Poison Once, Exploit Forever: Environment-Injected Memory Poisoning Attacks on Web Agents
Wei Zou 1,2, Mingwen Dong 2, Miguel Romero Calvo 2, Wei Zou , Shuaichen Chang 2, Jiang Guo 2, Dongkyu Lee 2, Xing Niu 2, Xiaofei Ma 2, Yanjun Qi 2, Jiarong Jiang 2
Published on arXiv
2604.02623
Data Poisoning Attack
OWASP ML Top 10 — ML02
Prompt Injection
OWASP LLM Top 10 — LLM01
Excessive Agency
OWASP LLM Top 10 — LLM08
Key Finding
Achieves attack success rates of 32.5% on GPT-5-mini, 23.4% on GPT-5.2, and 19.5% on GPT-OSS-120B, with up to 8x higher success under environmental stress conditions
eTAMP (Environment-injected Trajectory-based Agent Memory Poisoning)

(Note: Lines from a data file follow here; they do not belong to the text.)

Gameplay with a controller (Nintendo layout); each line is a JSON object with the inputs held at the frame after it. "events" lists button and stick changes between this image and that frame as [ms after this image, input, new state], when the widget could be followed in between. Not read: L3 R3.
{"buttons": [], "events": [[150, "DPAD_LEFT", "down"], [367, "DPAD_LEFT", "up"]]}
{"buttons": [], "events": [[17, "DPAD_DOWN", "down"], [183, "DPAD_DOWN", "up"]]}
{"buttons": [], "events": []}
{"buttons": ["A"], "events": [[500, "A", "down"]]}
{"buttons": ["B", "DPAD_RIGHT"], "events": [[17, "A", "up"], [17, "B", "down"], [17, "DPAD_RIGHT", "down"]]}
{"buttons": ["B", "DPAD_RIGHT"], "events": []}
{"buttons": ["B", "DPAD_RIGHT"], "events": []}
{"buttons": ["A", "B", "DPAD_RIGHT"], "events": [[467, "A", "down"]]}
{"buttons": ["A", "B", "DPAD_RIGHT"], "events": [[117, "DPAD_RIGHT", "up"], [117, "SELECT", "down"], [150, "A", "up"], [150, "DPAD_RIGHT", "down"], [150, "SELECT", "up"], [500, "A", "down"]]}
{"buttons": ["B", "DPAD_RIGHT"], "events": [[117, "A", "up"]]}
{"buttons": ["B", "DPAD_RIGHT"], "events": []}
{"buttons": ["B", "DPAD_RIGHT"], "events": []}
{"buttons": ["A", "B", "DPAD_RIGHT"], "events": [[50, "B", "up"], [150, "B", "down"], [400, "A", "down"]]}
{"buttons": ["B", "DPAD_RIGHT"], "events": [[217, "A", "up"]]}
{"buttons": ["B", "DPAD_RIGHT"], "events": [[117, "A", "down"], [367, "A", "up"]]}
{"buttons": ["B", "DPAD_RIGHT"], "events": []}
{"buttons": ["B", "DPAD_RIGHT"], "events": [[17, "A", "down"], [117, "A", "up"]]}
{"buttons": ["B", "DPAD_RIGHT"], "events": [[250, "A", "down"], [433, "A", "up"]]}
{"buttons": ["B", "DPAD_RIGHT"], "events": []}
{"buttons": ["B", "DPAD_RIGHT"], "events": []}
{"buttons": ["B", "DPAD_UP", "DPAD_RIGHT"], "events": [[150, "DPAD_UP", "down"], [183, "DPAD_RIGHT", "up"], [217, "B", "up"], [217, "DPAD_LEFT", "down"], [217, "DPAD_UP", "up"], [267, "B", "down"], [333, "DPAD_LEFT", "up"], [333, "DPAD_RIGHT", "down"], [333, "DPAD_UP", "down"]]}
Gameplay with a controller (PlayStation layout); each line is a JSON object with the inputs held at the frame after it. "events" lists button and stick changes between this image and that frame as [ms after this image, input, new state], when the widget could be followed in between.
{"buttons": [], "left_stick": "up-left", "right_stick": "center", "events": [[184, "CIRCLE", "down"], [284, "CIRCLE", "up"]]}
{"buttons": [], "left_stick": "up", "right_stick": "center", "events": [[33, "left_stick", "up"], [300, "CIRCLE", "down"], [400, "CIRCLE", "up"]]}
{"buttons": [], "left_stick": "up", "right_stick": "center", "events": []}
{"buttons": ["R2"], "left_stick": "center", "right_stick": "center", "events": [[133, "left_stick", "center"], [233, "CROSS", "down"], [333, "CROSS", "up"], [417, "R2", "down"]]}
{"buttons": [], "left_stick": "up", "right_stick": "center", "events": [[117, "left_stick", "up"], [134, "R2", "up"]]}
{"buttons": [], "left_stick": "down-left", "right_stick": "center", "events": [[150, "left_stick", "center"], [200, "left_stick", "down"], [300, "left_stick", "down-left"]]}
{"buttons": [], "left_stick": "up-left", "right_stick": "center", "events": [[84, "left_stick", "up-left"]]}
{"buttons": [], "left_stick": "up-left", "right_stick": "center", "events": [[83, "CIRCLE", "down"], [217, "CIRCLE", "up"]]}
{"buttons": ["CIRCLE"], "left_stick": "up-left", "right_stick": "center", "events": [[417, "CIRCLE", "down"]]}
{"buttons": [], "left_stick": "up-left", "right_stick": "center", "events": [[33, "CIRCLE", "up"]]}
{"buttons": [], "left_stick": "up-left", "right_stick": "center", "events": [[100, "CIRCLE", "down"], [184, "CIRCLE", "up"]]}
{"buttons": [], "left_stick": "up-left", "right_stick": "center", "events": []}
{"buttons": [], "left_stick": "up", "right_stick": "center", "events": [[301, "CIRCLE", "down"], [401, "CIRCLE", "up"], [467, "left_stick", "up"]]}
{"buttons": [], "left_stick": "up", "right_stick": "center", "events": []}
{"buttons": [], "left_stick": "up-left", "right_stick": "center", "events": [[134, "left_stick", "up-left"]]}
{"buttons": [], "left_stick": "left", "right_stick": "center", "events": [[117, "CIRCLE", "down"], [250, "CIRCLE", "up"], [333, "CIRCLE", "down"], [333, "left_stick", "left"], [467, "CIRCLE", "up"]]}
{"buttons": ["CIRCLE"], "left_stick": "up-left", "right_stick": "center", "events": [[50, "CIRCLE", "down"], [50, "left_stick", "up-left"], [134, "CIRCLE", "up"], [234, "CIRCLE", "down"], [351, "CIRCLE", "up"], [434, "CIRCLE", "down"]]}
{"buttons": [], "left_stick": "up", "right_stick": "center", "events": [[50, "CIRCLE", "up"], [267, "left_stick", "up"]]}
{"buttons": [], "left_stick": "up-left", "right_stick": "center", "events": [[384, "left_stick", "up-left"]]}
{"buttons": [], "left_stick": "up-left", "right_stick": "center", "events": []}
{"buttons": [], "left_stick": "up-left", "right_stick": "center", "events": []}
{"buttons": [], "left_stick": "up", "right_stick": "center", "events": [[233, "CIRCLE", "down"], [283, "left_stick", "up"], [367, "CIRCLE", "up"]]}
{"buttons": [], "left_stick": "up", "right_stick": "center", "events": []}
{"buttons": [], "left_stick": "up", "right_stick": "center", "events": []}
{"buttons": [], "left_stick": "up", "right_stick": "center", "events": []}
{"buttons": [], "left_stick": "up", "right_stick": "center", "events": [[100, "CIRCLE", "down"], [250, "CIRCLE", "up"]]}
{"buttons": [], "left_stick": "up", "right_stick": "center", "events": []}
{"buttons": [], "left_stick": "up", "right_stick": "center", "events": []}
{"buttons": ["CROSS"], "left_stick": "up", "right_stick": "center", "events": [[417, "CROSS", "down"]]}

Novel technique introduced
Memory makes LLM-based web agents personalized, powerful, yet exploitable. By storing past interactions to personalize future tasks, agents inadvertently create a persistent attack surface that spans websites and sessions. While existing security research on memory assumes attackers can directly inject into memory storage or exploit shared memory across users, we present a more realistic threat model: contamination through environmental observation alone. We introduce Environment-injected Trajectory-based Agent Memory Poisoning (eTAMP), the first attack to achieve cross-session, cross-site compromise without requiring direct memory access. A single contaminated observation (e.g., viewing a manipulated product page) silently poisons an agent's memory and activates during future tasks on different websites, bypassing permission-based defenses. Our experiments on (Visual)WebArena reveal two key findings. First, eTAMP achieves substantial attack success rates: up to 32.5% on GPT-5-mini, 23.4% on GPT-5.2, and 19.5% on GPT-OSS-120B. Second, we discover Frustration Exploitation: agents under environmental stress become dramatically more susceptible, with ASR increasing up to 8 times when agents struggle with dropped clicks or garbled text. Notably, more capable models are not more secure. GPT-5.2 shows substantial vulnerability despite superior task performance. With the rise of AI browsers like OpenClaw, ChatGPT Atlas, and Perplexity Comet, our findings underscore the urgent need for defenses against environment-injected memory poisoning.
Key Contributions
- First cross-session, cross-site memory poisoning attack through environmental observation alone without requiring direct memory access
- Discovery of Frustration Exploitation phenomenon where environmental stress increases attack susceptibility up to 8x
- Introduction of Chaos Monkey methodology to study agent robustness under realistic deployment conditions with environmental noise
🛡️ Threat Analysis
The attack poisons the agent's memory system by injecting malicious content through environmental observations that get stored in trajectory memory. This is a form of data poisoning where the training/memory data is contaminated during normal operation.